The command to submit a job script to the scheduler is sbatch.

• sbatch <script_name>: Submits a batch job script (e.g., simple\_job.sh) to the Slurm scheduler. This script must include #SBATCH directives specifying necessary resources like --time (time limit) and --account (Resource Allocation Project/Group Name).
• sbatch --time=00:30:00 simple_job.sh: You can override directives in the script by supplying them as command-line arguments to sbatch.

Monitoring Running and Pending Jobs

You can check the status of jobs using two primary commands: squeue or the local customization sq. It is important not to run these commands from a script at a high frequency, as they add load to Slurm.

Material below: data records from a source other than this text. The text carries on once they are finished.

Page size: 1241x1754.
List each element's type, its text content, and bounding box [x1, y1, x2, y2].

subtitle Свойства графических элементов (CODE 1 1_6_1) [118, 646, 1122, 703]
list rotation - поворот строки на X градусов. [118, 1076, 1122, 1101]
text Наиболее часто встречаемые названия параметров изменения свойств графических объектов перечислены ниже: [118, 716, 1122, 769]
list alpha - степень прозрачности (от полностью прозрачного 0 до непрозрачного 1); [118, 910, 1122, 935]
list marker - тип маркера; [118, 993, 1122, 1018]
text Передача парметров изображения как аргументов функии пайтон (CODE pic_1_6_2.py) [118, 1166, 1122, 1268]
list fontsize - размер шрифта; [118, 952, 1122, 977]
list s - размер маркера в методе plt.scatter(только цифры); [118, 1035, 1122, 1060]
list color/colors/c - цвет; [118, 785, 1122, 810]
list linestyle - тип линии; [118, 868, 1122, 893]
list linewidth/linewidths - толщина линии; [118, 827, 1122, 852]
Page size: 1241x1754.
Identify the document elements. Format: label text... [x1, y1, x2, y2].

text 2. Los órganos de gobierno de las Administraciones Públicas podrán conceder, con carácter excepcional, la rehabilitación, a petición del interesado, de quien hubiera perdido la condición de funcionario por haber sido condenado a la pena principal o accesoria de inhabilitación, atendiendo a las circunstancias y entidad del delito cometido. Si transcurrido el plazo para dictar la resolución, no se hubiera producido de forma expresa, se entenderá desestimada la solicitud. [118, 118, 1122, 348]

• sq: Lists only your own jobs.
• squeue -u $USER$: The general Slurm command to list only your jobs, filtering by your username.
• squeue -u <username> -t RUNNING: Shows only jobs currently in the R (Running) state for a specific user.
• squeue -u <username> -t PENDING: Shows only jobs currently in the PD (Pending) state for a specific user.
• scontrol show job <jobid>: Shows detailed information for a specific job ID.

Cancelling Jobs

To terminate or remove a job from the queue:

• scancel <jobid>: Cancels a specific job using its job ID.
• scancel -u $USER$: Cancels all jobs belonging to your user ID.
• scancel -t PENDING -u $USER$: Cancels all pending jobs belonging to your user ID.

Viewing Completed Job Information

Once a job is complete, you can review its performance:

• seff <jobid>: Provides a short summary of the CPU and memory efficiency of a job, including the wall-clock time and efficiency percentages.
• sacct -j <jobid>: Provides more detailed information about a completed job. You can specify the output format using the --format option, for example: `$ sacct -j --format=JobID,JobName,MaxRSS,Elapsed$.

Running Interactive Jobs

Interactive sessions on compute nodes are useful for tasks like debugging, data exploration, or compiling software:

• salloc: Starts an interactive session on a compute node, reserving resources for the duration specified.
• Example: `$ salloc --time=1:0:0 --mem-per-cpu=3G --ntasks=1 --account=def-someuser$.

Attaching to a Running Job

You can connect to the node running a job to monitor or troubleshoot (e.g., running htop or nvidia-smi):

• srun --jobid <jobid> --pty <command>: Runs a process on the node assigned to the specified running job ID.

Submission

Submit your job script using the sbatch command: $ sbatch simple_job.sh

Monitoring

• Checking Status: You can list your submitted jobs using the customized utility sq or the general command squeue -u $USER$. The status column (ST) shows if a job is PD(pending) orR` (running).
• Checking Output: Output is typically written to a file named slurm-<job ID>.out in the submission directory. Output from non-interactive jobs is normally buffered, which means there may be a delay before you see the log file updated. If real-time monitoring is needed, run an interactive job using salloc.
• Efficiency: After completion, you can check the efficiency of the job's CPU and memory utilization using seff <jobid>.
• Visualizing Job Status with Portail: By accessing https://portail.narval.calculquebec.ca/, you can recieve visualizations about the resource usage of your job during its processing. You will also recieve pretty clear warnings about not utilizing a reasonable proportion of your requested resource if you do not use enough of it. This is a very convenient resource compared to many CLI resource tools.